Workaround for Java bug which causes crash dump


A program that I've developed is crashing the JVM occasionally due to this bug: http://bugs.java.com/bugdatabase/view_bug.do?bug_id=8029516. Unfortunately the bug has not been resolved by Oracle and the bug report says that there are no known workarounds.

I've tried to modify the example code from the bug report by calling .register(sWatchService, eventKinds) in the KeyWatcher thread instead, by adding all pending register request to a list that I loop through in the KeyWatcher thread but it's still crashing.
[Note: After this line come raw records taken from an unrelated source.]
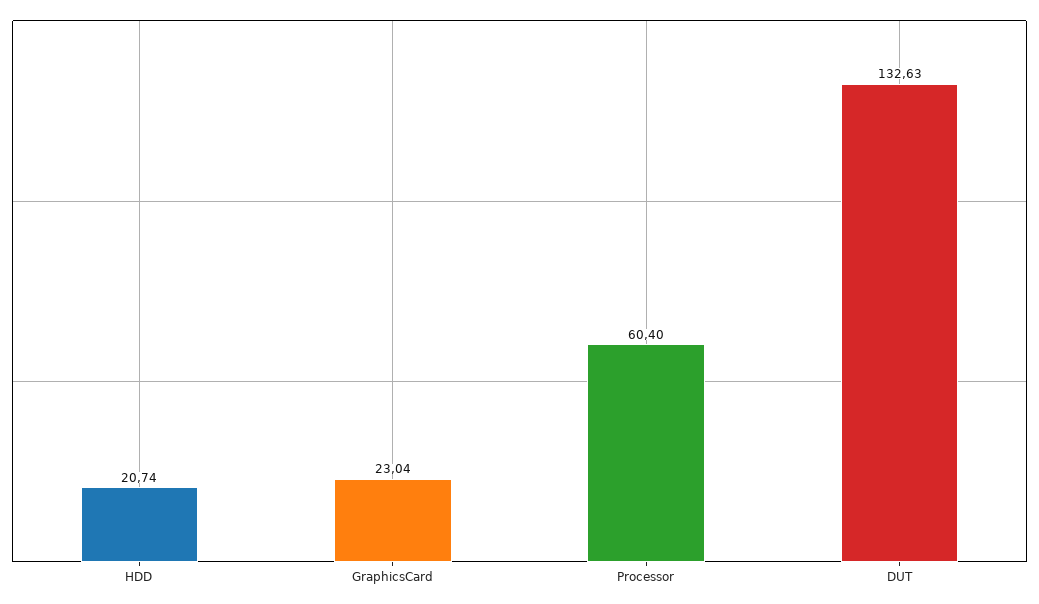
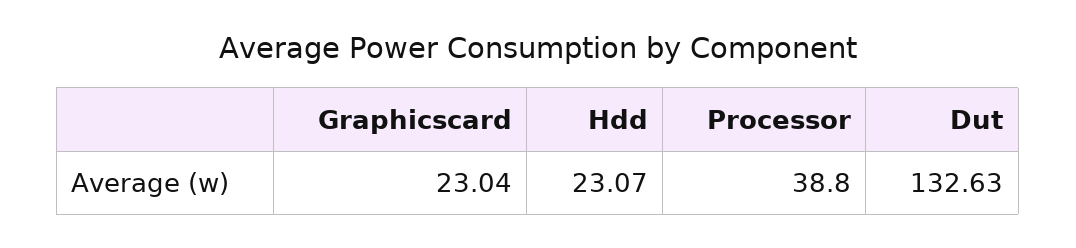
  {
-   "HDD": 20.74,
+   "HDD": 23.07,
    "GraphicsCard": 23.04,
-   "Processor": 60.4,
+   "Processor": 38.8,
    "DUT": 132.63
  }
I'm guessing this just had the same effect as synchronizing on sWatchService (like the submitter of the bug report tried).

Can you think of any way to get around this?


Solution

  • I've managed to create a workaround though it's somewhat ugly.
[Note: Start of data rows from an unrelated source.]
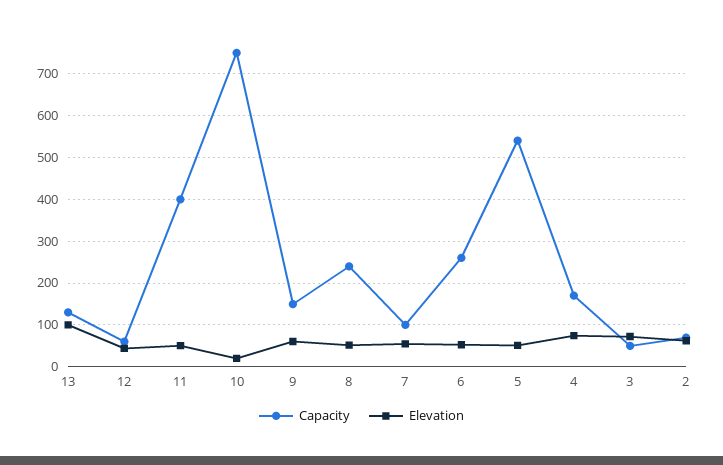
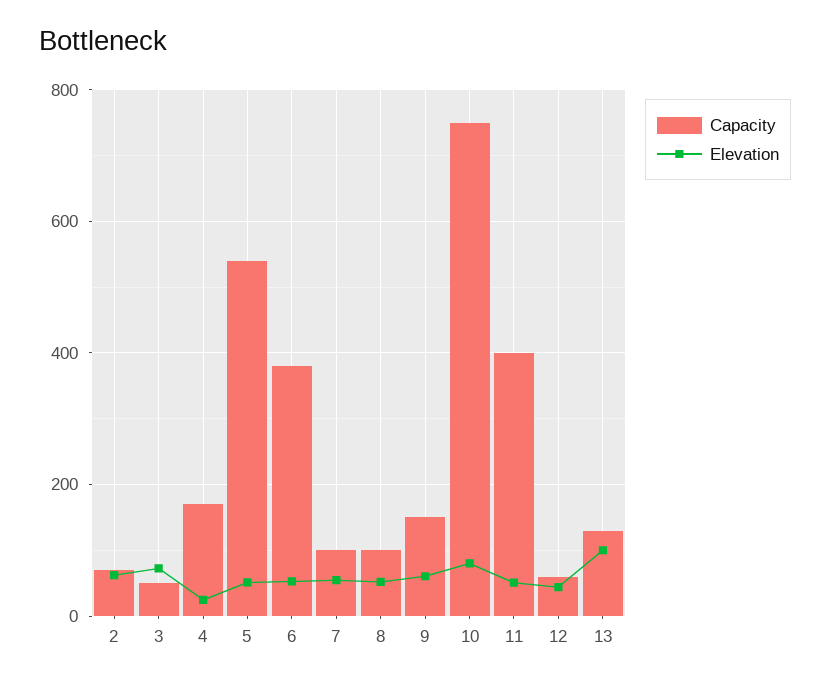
  {
    "Capacity": {
      "13": 140,
      "12": 60,
      "11": 400,
      "10": 760,
      "9": 160,
-     "8": 240,
+     "8": 100,
      "7": 100,
-     "6": 260,
+     "6": 380,
      "5": 540,
      "4": 180,
      "3": 60,
      "2": 80
    },
    "Elevation": {
      "13": 100,
      "12": 40,
      "11": 60,
-     "10": 20,
+     "10": 80,
      "9": 60,
      "8": 60,
      "7": 60,
      "6": 60,
      "5": 60,
-     "4": 80,
+     "4": 20,
      "3": 80,
      "2": 60
    }
  }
    The bug is in JDK method WindowsWatchKey.invalidate() that releases native buffer while the subsequent calls may still access it. This one-liner fixes the problem by delaying buffer clean-up until GC.

    Here is a compiled patch to JDK. In order to apply it add the following Java command-line flag:
    -Xbootclasspath/p:jdk-8029516-patch.jar

    If patching JDK is not an option in your case, there is still a workaround on the application level. It relies on the knowledge of Windows WatchService internal implementation.

    public class JDK_8029516 {
        private static final Field bufferField = getField("sun.nio.fs.WindowsWatchService$WindowsWatchKey", "buffer");
        private static final Field cleanerField = getField("sun.nio.fs.NativeBuffer", "cleaner");
        private static final Cleaner dummyCleaner = Cleaner.create(Thread.class, new Thread());
    
        private static Field getField(String className, String fieldName) {
            try {
                Field f = Class.forName(className).getDeclaredField(fieldName);
                f.setAccessible(true);
                return f;
            } catch (Exception e) {
                throw new IllegalStateException(e);
            }
        }
    
        public static void patch(WatchKey key) {
            try {
                cleanerField.set(bufferField.get(key), dummyCleaner);
            } catch (IllegalAccessException e) {
                throw new IllegalStateException(e);
            }
        }
    }
    

    Call JDK_8029516.patch(watchKey) right after the key is registred, and it will prevent watchKey.cancel() from releasing the native buffer prematurely.